MOHELA's Loan Forgiveness
Expenses are a factor that may discourage students from pursuing higher education. The engineering field has felt the pinch.
"It is expensive, and I'm going to end up with loans after I graduate," said Ryan Carlyle, a MU chemical engineering student.
The United States used to dominate the field of engineering, but that balance has shifted.
"Compared to India, compared to China, we are way behind," said Lex Akers, associate dean for the MU College of Engineering.
"Nationally, the United States is struggling to get people to enter into science, engineering areas," said Evelyn Jorgenson, president of Moberly Area Community College (MACC).
Kumar Krishnamurthy is from India, and pursuing a career in engineering made sense for him.
"I come from a location where there are engineer all around," he said. "So I was born with Ph.D's, I'm just from that background."
MACC awarded about 500 degrees and certificates in the 2005-2006 school year. Seven were designed to put students into the engineering field. The hope is that a new prospective engineers program will encourage more students to enter the field.
The program will offer loan forgiveness to first-time freshmen entering an engineering or pre-engineering program.
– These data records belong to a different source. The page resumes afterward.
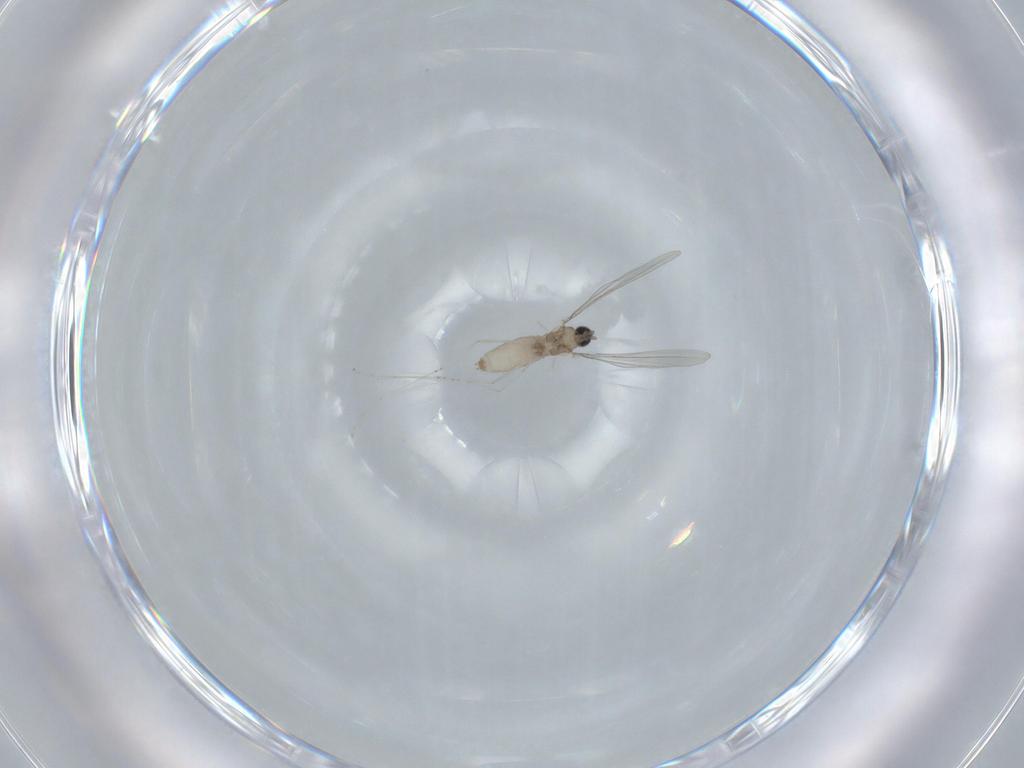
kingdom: Animalia
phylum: Arthropoda
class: Insecta
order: Diptera
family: Cecidomyiidae
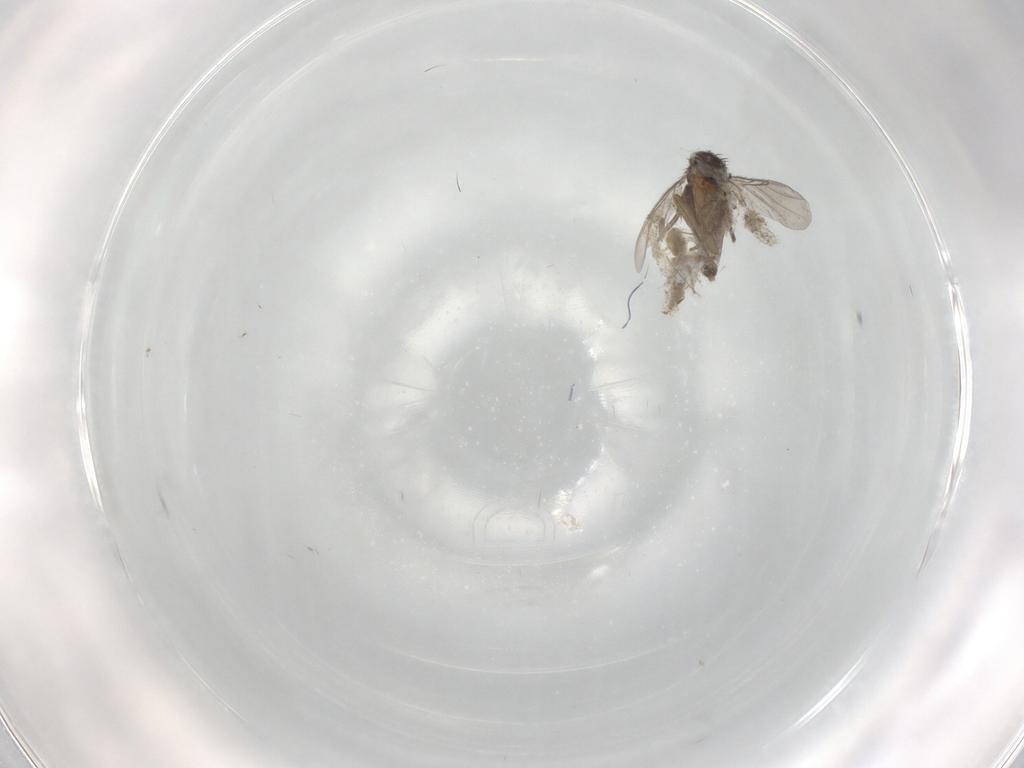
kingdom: Animalia
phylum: Arthropoda
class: Insecta
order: Diptera
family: Phoridae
If they meet the academic standards set by MOHELA, those students can get up to $3,500 in loan forgiveness. A goal of the new Prospective Engineers Program is to encourage students to enter a two-year program like the one at Moberly, and then transfer to a four-year program.
"It'll allow the junior colleges, the four-year schools without engineering, to bring students on in the first couple of semesters, the first couple of years in fact, get them in engineering types of courses," said Akers.
"We would like to see those really bright students go into those technical science fields, get that associate of science degree, and then transfer on to the University of Missouri or Rolla and be successful. We know they can do it," said Jorgenson.
Educators hope the prospective engineers program will make getting into engineering a little easier. The program will go into effect starting with the 2007-2008 school year. MOHELA announced the program along with a similar program aimed at science and math teachers.